In our investigation we used the biochemical database as a starting point for deriving transition-state drug analogs. We selected the AMP-Deaminase from the database, an enzyme which provides a relevant function in purine nucleotide metabolism. This enzyme was well examined in recent years and there are efficient transition state analogs known. Because the three-dimensional structure of a ligand is crucial for the optimal binding at the enzyme binding-site, those molecules are strong inhibitors of enzyme function and give prospect on high specific and effective drugs.

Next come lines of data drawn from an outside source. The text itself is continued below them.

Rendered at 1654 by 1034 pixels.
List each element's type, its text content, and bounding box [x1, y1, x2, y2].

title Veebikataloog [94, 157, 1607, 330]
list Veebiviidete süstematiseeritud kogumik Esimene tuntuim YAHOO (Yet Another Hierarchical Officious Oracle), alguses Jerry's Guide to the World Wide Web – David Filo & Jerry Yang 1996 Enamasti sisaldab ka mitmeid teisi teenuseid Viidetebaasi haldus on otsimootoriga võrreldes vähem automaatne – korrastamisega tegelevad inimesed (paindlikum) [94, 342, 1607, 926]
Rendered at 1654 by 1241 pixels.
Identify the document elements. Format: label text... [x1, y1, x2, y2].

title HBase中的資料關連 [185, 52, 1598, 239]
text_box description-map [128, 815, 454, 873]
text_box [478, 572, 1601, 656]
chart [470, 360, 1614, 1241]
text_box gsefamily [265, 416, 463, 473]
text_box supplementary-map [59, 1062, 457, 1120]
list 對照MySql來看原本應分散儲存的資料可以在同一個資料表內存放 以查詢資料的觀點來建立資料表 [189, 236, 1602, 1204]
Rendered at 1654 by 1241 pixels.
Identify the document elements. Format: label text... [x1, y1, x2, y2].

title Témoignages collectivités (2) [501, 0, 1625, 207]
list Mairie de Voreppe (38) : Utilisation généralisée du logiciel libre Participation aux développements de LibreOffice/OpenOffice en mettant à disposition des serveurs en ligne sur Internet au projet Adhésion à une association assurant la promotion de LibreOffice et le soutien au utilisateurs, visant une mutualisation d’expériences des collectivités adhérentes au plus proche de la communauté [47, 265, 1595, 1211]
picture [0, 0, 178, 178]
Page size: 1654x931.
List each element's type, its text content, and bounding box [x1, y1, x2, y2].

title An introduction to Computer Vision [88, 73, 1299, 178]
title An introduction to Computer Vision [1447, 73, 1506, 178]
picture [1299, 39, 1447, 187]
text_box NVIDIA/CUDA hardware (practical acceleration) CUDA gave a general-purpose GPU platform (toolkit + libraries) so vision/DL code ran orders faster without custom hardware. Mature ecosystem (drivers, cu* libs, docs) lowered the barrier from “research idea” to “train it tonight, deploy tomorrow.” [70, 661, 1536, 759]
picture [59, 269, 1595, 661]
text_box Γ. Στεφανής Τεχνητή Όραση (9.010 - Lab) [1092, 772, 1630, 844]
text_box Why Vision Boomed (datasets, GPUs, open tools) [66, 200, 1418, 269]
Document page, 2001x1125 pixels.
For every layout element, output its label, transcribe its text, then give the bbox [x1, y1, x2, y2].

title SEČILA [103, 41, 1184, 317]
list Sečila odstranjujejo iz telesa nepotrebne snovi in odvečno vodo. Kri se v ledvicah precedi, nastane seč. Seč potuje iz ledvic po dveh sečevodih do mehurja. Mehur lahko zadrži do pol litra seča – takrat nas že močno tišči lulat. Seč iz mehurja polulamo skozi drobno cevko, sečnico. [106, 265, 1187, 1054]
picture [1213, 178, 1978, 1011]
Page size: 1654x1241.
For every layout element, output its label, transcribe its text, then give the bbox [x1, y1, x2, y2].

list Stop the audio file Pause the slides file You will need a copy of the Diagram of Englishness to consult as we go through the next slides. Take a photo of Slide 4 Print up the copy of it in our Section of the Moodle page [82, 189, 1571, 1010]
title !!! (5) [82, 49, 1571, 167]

Therefore, it is important to recognize such transition state analogs and to extract them from a compound database. For this purpose we developed the program system GAMMA [3] which superimposes the three-dimensional structure of molecules using genetic algorithms in order to determine structural similarities. The generation of three-dimensional structures was performed by CORINA [4]. Thus we can show that the transition-state of AMP-Deaminase and its analog drug coformycin [5] show striking similarity in their three-dimensional structure, despite having structural differences in their two-dimensional structures.

[1] G. Michal (Ed.), Biochemical Pathways (Poster), Boehringer Mannheim, Penzberg 1993.
[2] G. Michal (Ed.), Biochemical Pathways. Wiley, New York 1999.
[3] S. Handschuh, J. Gasteiger, J. Mol. Model 2000, 6, 358.
[4] J. Sadowski, J. Gasteiger, Chem. Reviews 1993, 93, 2567.
[5] C. B. Bookser, R. K. Srinivas et al., J. Med. Chem. 2000, 43, 1495.